Macintosh data extraction software for getting data from scanned graphs and images

Data extraction software

Software that estimates data based on image files, such as scanned charts and graphs, or movies. Carl Witthoft suggested this category and provided us with several starting programs.

DataThief III

Current version: 3.0 (Nov. 2000). 680x0, PPC, Classic, OS X, Linux, UNIX, Windows; runs under Java
$25 (version 1 was postcard/beerware)
Listing date: 9/2005. Updated with no change on 12/1/2010.

"DataThief is a program to reverse engineer a set of data from a given plot in a magazine or journal. This program gives you the opportunity to incorporate somebody else's data points in your plots. This comes in very handy when for instance. you would like to compare your data with the data in a published article for which you don't have the data in table format.”

The original (Classic only) was postcard/beerware and could only read PICT files (though with QuickTime translation other formats would work.) The current very-crossplatform version, completetly rewritten in Java, has the same basic function: estimating data based on points on a graph. It can trace most continuous lines, even when they cross themselves, and can convert numbers to other formats (e.g. dates). Version III works on MacOS 8 and 9 as well as X and those other platforms. DataThief II (version 1.21), for older Macs, is still available on the DataThief web site.

"The original version of DataThief was written by Kees Huyser and Jan van der Laan. Available from Bas Tummers.

Engauge Digitizer

Current version: 4.1

Listing updated: 7/2007 (no change as of 6/2012)
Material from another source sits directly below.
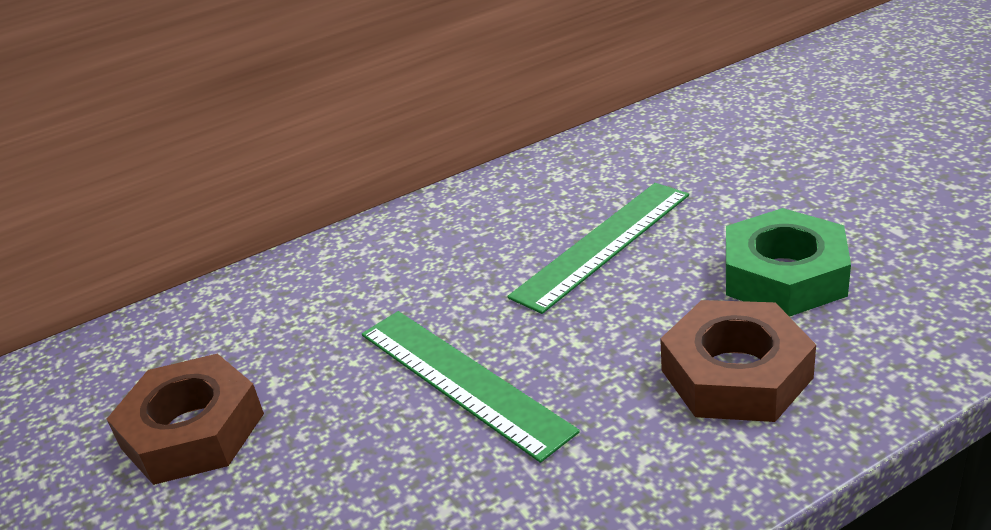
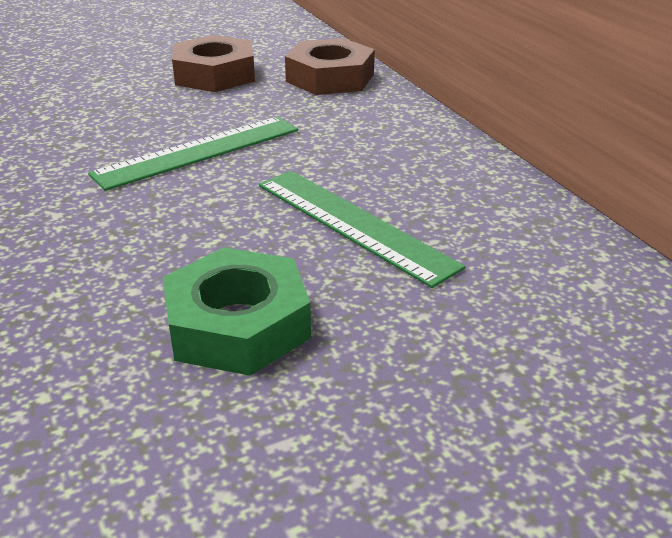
camera: 90 degrees right, 0 degrees up
(736, 374) = (111, 267): brown nut -> brown nut (330, 78)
"...converts an image file showing a graph or map, into numbers. The numbers can be read on the screen, and written or copied to a spreadsheet." Can remove gridlines, match points, trace curves, match axes, handle a wide variety of graph types, and has other nifty features. Available from SourceForge. Linux, OS X, and Windows versions. (You can download the Mac version by looking for the file ending in tar.gz but then you'll need to build it).


Current version: 3.0
with free trial.
Listing update: 12/2010

Similar to DataThief but runs under OS X; GraphClick can retrieve the original data from a scanned graph or chart. It includes automatic curve, symbol, and bar-chart detection, can handle deformed images, and supports multiple data sets in one graph. GraphClick is surprisingly flexible, handling error bars, QuickTime movies (frame by frame), deformed axis systems, and numerous other quirks and specialties. Version 3 brought map projections, data sets that can be copied as columns, keeping coordinates of data points during copy/paste, and bug fixes.

Plot Digitizer

Current version: 2.50. Supports Mac, Linux, Windows (Java program).
Listing updated: 12/2010 (program updated June 2010)

"Plot Digitizer is a Java program used to digitize scanned plots of functional data. ... This program will allow you to take a scanned image of a plot (in GIF, JPEG, or PNG format) and quickly digitize values off the plot just by clicking the mouse on each data point....Besides digitizing points off of data plots, this program can be used to digitize other types of scanned data (such as scaled drawings or orthographic photos).

"Plot Digitizer includes a special "semi-auto" digitizing feature. For plotted data that trends from left to right, you can simply indicate what data you want digitized with a thick paint brush and the program will automatically sort out grid lines, noise, etc, and will attempt to digitize the line for you. This feat is accomplished with the help of the open source autotrace image vectorization program."